→ **PROBLEM TO WORK ON**
Tally the lines in the data below where the word "avvisas" appears, and give the tally alone.

[Dataset entries]
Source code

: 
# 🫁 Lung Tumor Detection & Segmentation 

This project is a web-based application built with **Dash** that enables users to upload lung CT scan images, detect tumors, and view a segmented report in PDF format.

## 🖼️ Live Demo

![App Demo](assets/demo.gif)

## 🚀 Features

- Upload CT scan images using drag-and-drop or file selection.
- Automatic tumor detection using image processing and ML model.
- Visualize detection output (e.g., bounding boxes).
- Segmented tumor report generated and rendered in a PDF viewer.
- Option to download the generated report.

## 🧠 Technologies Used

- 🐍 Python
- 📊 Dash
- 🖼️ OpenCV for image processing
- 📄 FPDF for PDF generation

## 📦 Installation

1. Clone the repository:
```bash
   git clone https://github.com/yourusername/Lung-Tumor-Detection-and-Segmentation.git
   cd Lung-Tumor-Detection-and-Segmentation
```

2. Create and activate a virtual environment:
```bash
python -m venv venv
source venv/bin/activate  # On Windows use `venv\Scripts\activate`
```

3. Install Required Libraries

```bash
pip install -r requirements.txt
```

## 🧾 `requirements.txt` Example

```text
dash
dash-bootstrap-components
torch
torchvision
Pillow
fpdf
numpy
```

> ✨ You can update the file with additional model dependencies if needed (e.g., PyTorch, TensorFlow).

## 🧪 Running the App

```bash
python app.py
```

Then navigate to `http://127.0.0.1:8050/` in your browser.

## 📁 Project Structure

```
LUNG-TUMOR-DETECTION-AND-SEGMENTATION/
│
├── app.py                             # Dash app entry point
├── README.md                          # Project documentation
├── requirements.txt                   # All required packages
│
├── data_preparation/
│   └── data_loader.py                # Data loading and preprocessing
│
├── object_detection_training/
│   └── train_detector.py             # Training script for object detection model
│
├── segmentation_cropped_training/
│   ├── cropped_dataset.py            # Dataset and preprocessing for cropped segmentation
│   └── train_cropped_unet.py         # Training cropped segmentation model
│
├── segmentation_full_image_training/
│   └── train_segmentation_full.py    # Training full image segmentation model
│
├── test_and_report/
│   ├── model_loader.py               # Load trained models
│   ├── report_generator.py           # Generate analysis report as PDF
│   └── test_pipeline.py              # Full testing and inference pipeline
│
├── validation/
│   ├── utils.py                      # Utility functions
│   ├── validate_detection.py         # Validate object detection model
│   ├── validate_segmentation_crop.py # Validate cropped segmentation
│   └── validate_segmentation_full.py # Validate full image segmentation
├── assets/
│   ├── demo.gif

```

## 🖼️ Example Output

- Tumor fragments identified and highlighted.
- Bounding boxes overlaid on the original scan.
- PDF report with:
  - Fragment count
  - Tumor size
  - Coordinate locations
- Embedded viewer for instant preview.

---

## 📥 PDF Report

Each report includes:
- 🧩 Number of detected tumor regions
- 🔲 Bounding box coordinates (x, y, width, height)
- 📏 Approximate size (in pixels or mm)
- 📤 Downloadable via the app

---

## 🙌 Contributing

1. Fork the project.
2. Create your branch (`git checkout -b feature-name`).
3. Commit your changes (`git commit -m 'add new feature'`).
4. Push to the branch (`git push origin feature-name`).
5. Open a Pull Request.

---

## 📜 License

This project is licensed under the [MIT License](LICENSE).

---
* * *
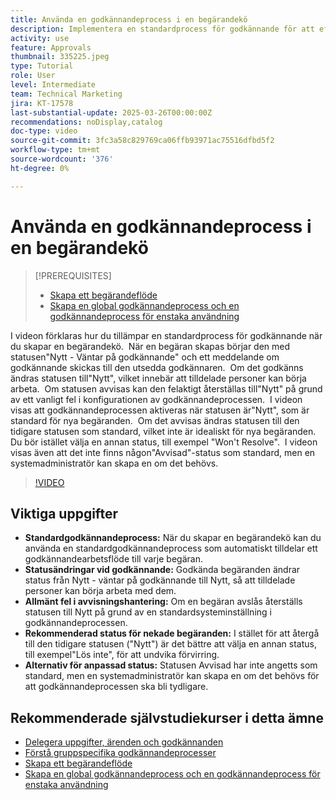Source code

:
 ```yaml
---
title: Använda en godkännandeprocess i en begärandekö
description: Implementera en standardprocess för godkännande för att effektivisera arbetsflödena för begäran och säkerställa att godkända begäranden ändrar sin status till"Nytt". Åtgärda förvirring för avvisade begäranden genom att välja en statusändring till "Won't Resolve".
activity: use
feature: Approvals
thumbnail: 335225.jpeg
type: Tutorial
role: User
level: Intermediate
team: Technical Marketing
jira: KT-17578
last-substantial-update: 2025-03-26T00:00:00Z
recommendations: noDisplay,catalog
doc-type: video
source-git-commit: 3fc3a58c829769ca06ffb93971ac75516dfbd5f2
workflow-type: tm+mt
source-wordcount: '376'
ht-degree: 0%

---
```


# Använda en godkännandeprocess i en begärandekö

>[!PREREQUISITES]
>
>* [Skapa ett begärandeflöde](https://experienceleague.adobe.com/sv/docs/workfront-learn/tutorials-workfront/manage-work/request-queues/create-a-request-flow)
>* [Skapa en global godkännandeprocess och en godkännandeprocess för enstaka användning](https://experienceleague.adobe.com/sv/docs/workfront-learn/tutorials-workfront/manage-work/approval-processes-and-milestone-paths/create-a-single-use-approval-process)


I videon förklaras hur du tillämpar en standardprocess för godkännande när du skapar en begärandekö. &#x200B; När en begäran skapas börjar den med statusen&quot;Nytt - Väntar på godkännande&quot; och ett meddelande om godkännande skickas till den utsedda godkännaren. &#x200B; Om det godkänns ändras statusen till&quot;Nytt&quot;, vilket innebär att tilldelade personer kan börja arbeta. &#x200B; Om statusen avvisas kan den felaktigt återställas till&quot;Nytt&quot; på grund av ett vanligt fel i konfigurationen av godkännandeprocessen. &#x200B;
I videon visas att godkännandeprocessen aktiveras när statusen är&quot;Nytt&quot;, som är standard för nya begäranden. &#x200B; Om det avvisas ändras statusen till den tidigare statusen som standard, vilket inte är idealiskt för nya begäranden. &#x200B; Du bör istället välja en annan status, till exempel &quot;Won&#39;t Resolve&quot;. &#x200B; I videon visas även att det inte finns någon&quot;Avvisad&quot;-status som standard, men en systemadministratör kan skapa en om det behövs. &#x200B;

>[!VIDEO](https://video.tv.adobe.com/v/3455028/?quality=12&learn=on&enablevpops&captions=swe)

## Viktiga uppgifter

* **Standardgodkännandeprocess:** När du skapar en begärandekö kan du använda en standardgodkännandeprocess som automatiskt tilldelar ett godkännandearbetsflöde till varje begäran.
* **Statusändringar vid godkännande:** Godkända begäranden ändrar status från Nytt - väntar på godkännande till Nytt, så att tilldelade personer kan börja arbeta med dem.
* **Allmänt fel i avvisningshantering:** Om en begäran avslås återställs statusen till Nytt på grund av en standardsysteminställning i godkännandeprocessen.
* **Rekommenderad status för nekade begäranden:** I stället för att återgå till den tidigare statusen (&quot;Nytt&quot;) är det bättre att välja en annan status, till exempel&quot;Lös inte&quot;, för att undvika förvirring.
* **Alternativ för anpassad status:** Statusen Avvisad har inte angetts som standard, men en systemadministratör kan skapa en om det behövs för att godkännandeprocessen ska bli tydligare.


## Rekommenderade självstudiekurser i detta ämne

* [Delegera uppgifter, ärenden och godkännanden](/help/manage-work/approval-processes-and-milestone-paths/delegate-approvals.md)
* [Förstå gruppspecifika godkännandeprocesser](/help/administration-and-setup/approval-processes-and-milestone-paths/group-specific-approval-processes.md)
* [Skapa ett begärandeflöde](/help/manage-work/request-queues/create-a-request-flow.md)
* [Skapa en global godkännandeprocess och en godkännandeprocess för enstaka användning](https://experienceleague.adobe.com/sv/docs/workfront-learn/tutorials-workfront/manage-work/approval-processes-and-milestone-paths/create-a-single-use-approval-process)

→ **ANSWER BELOW**
2